Starting point is 00:02:05 I follow everything. I was born into the world of soccer, but really my dad was more involved in the NBA. I came to soccer, look at it as a business opportunity and Access You, the program that I'm running now, was born out of this massive Hispanic marketing program we created because after the 2000 census, we saw these huge Hispanic members and we knew that the way to get to these kids was through soccer. That's when I really tapped into my dad's, I inherited my dad's soccer business acumen. This program we ran with the support of all these brands was a free program for Hispanic kids across the country. We produced events in 41 cities, youth clinics, coaching clinics, tournaments, and it was all free to these kids. One thing we did was this open tryout,
Starting point is 00:02:43 which very quickly became the voice of the program. A small percentage of those 25,000 people were coming to try out. But very quickly, we found some super, super talented kids. Many of them went on to play pro in Mexico, a few here in the U.S. A couple went to the English Premier League. But the real story we learned was there were a lot of kids good enough to go to college, never good enough to be pro, even if they were dreaming about it. And that's why Access You was born to help them parlay their soccer skills into college education, get scholarships, and graduate debt-free. It's a fascinating ecosystem. The way soccer is so globally important, and yet it's grown and you would have more data than me. It's growing in the U.S. as we become more acculturated
Starting point is 00:03:24 and Hispanic-dominated and just a lot of mixes of other worldly cultures. It comes with the territory, and I think we get more exposed to it. All those things happen. But it's always been interesting to me, why is it so tertiary? Is it just sort of one of those things where popular things become more popular, like it feeds itself, self-fulfilling prophecy, or is it deeper than that? I remember, as I said, growing up in my dad's business world, it was really about the NBA, and I remember he was on the board of governors.

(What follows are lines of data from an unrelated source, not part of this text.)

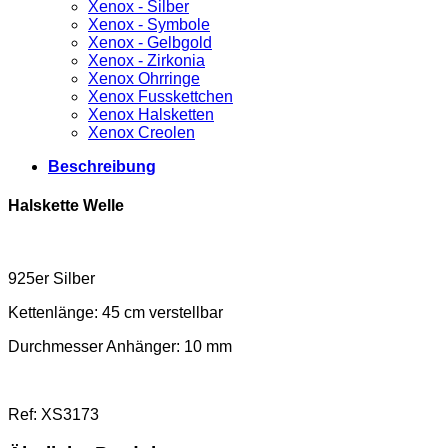
Xenox - Silber
Xenox - Symbole
Xenox - Gelbgold
Xenox - Zirkonia
Xenox Ohrringe
Xenox Fusskettchen
Xenox Halsketten
Xenox Creolen
Beschreibung
Halskette Welle
925er Silber
Kettenlänge: 45 cm verstellbar
Durchmesser Anhänger: 10 mm
Ref: XS3173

Starting point is 00:03:51 Before Magic and Larry, there were only five teams making money, at least in California. California, we had to watch the NBA finals on CBS after the 11 o'clock evening news. Then Larry and Magic showed up, followed by Michael Jordan. And, you know, David Stern, the commissioner, had everything set in place to succeed. But the same kind of thing is going to happen with soccer one day. That's part of the objection I had to the pay-to-play system is that it really prevents those kids playing in the inner cities. African-American kids in L.A., Kansas City, and Atlanta, aren't being scouted and seen and developed because they don't have the money to play into the system. The next Lionel Messi, the next Maradonna or Pellet, might very well be living in like the 10,000 block at least Olympic Boulevard in L.A.
Starting point is 00:04:32 We just don't know. I feel like soccer's doing a lot right. The league is on its feet. And they're ready for Michael Jordan to show up and change everything. Sometimes it just takes that kind of luck. Star power. It does fascinate me. I think you're nailing a lot of what made these other basketball, especially, the star power.